Warmth spread throughout the room as the logs on the grate crackled and popped, chasing away the chill brought on by frigid temperatures and two feet of snow outside. Anne grew comfortable and tossed the paper aside. She picked up her white zinfandel and sipped it while reflecting on past holidays.

She always considered her life was full and blessed…until the diagnosis. Daniel never smoked a day in his life. How did he end up with throat cancer? Surely there were plenty of murderers or child molesters God could punish. Why her husband? He was the epitome of everything good.

Tears trickled down her cheeks, and she took a tissue from a nearby box and blotted the moisture from her face.
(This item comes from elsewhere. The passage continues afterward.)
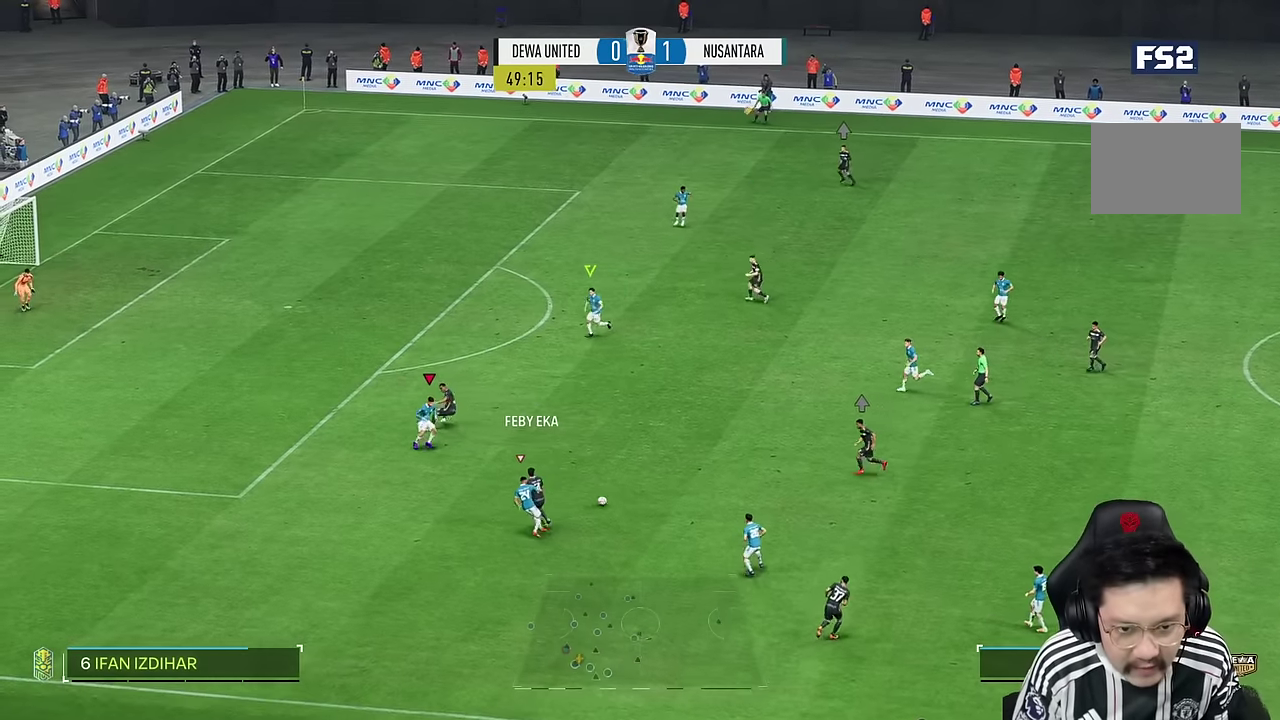
{"dt_ms": 500, "buttons": [], "left_stick": "down-right", "right_stick": "center", "events": [[133, "left_stick", "up"], [266, "left_stick", "right"], [383, "L2", "up"], [383, "R2", "up"], [383, "left_stick", "down-right"]]}
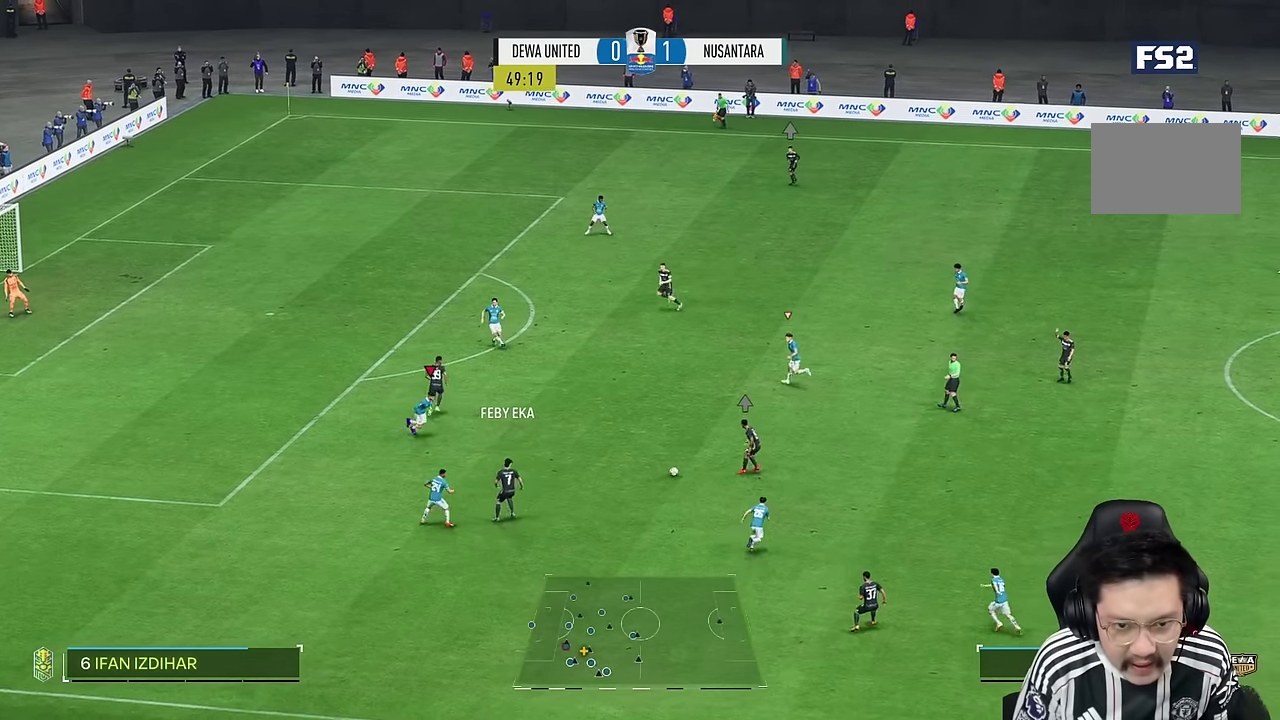
{"dt_ms": 500, "buttons": [], "left_stick": "down-right", "right_stick": "center", "events": []}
Hell couldn’t be any worse than watching Daniel waste away, suffering with every breath. The radiation and chemotherapy burned his throat and made it impossible for him to speak. She hadn’t seen his smile for weeks.

This was the first time in their married life that she’d picked out and put up a Christmas tree without him. The anger festering inside made her want to rip it down, burn the gifts, and rant at the Lord for the unfairness, but…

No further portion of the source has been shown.